A 25-digit number such that:

Extreme digits are the same.

All other 23 digits are identical but different from the extreme digits.

The number is divisible by 11.

Formula used:

A number is divisible by 11 if the difference between the sum of its digits at odd positions and the sum of its digits at even positions is divisible by 11.

Calculation:

Let the extreme digit be 'a' and the identical middle digits be 'b'.

Odd positions: 1st, 3rd, 5th, ..., 23rd, 25th.

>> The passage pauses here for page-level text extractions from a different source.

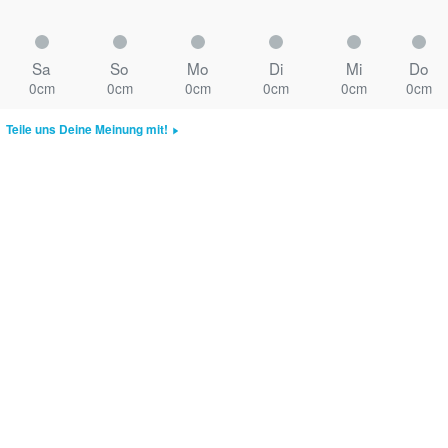
Sa
So
Mo
Di
Mi
Do
0cm
0cm
0cm
0cm
0cm
0cm
Teile uns Deine Meinung mit!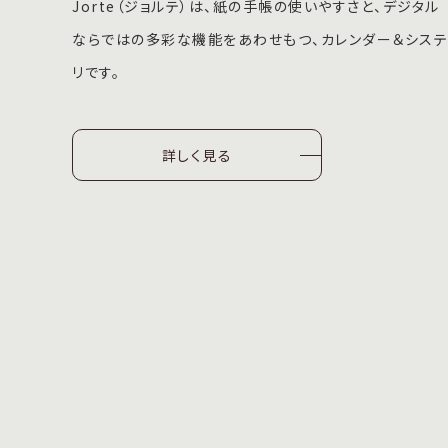
Jorte（ジョルテ）は、紙の手帳の使いやすさと、デジタル
ならではの多彩な機能をあわせもつ、カレンダー＆シス
リです。
詳しく見る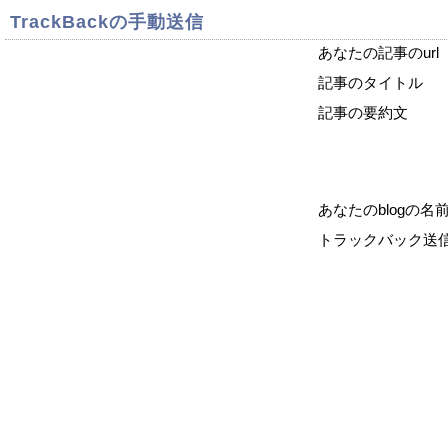
TrackBackの手動送信
あなたの記事のurl
記事のタイトル
記事の要約文
あなたのblogの名
トラックバック送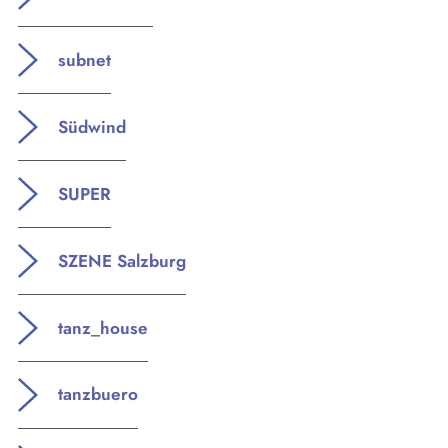
subnet
Südwind
SUPER
SZENE Salzburg
tanz_house
tanzbuero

Even positions: 2nd, 4th, ..., 24th.

Sum of digits at odd positions:

⇒ (1st digit) + 11 × (middle digits) + (25th digit) = a + 11 × b + a = 2a + 11b

Sum of digits at even positions:

⇒ 12 × (middle digits) = 12 × b

Difference between odd and even positions:

⇒ (2a + 11b) - (12b)

⇒ 2a - b

For divisibility by 11:

⇒ 2a - b must be divisible by 11.

Checking the options:

Option 1: a = 9

⇒ 2 × 9 = 18

⇒ 2a - b = 18 - b

⇒ If b = 7, 18 - 7 = 11 (divisible).

Option 2: a = 8

⇒ 2 × 8 = 16

⇒ 2a - b = 16 - b

⇒ If b = 5, 16 - 5 = 11 (divisible).

Option 3: a = 5

⇒ 2 × 5 = 10

⇒ 2a - b = 10 - b

⇒ 10 - b cannot be divisible by 11 as it does not meet the condition.

Option 4: a = 4

⇒ 2 × 4 = 8

⇒ 2a - b = 8 - b

⇒ If b = -3, 8 - (-3) = 11 (divisible).

∴ The correct answer is option 3.